◆ **Input for this task**:
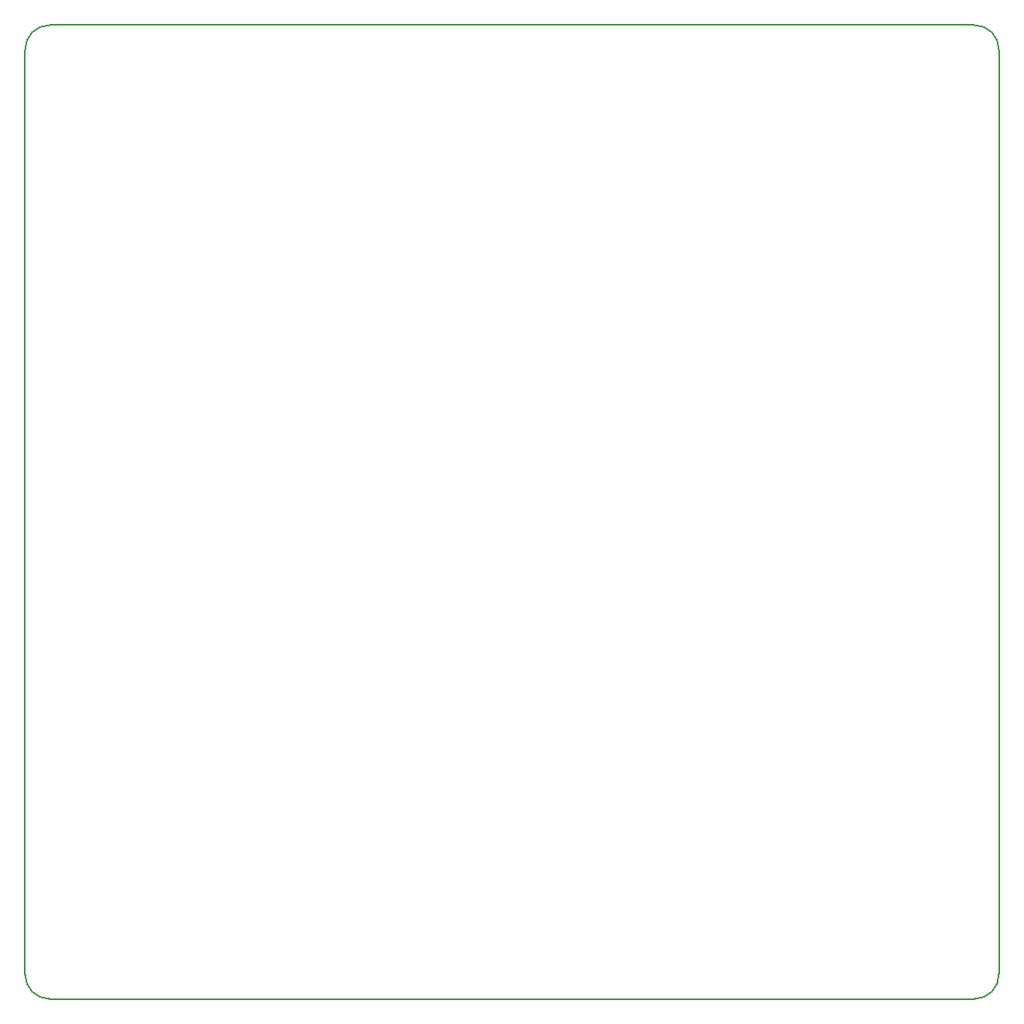
<source format=gbr>
G04 #@! TF.GenerationSoftware,KiCad,Pcbnew,5.0.0-fee4fd1~66~ubuntu16.04.1*
G04 #@! TF.CreationDate,2018-11-19T11:17:55+01:00*
G04 #@! TF.ProjectId,byggern,6279676765726E2E6B696361645F7063,rev?*
G04 #@! TF.SameCoordinates,Original*
G04 #@! TF.FileFunction,Profile,NP*
%FSLAX46Y46*%
G04 Gerber Fmt 4.6, Leading zero omitted, Abs format (unit mm)*
G04 Created by KiCad (PCBNEW 5.0.0-fee4fd1~66~ubuntu16.04.1) date Mon Nov 19 11:17:55 2018*
%MOMM*%
%LPD*%
G01*
G04 APERTURE LIST*
%ADD10C,0.150000*%
G04 APERTURE END LIST*
D10*
X19500000Y-118200000D02*
X19500000Y-23200000D01*
X117000000Y-120700000D02*
X22000000Y-120700000D01*
X119500000Y-23200000D02*
X119500000Y-118100000D01*
X22000000Y-20700000D02*
X117000000Y-20700000D01*
X117000000Y-20700000D02*
G75*
G02X119500000Y-23200000I0J-2500000D01*
G01*
X19500000Y-23200000D02*
G75*
G02X22000000Y-20700000I2500000J0D01*
G01*
X22000000Y-120700000D02*
G75*
G02X19500000Y-118200000I0J2500000D01*
G01*
X119496881Y-118075156D02*
G75*
G02X117000000Y-120700000I-2496881J-124844D01*
G01*
M02*

</source>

◆ **Work request**:
Copy out exactly the line that holds "X22000000Y-120700000D01*" and all remaining lines of the listing, both the first and the last included.

◆ **Exercise solution**:
X22000000Y-120700000D01*
X119500000Y-23200000D02*
X119500000Y-118100000D01*
X22000000Y-20700000D02*
X117000000Y-20700000D01*
X117000000Y-20700000D02*
G75*
G02X119500000Y-23200000I0J-2500000D01*
G01*
X19500000Y-23200000D02*
G75*
G02X22000000Y-20700000I2500000J0D01*
G01*
X22000000Y-120700000D02*
G75*
G02X19500000Y-118200000I0J2500000D01*
G01*
X119496881Y-118075156D02*
G75*
G02X117000000Y-120700000I-2496881J-124844D01*
G01*
M02*

</source>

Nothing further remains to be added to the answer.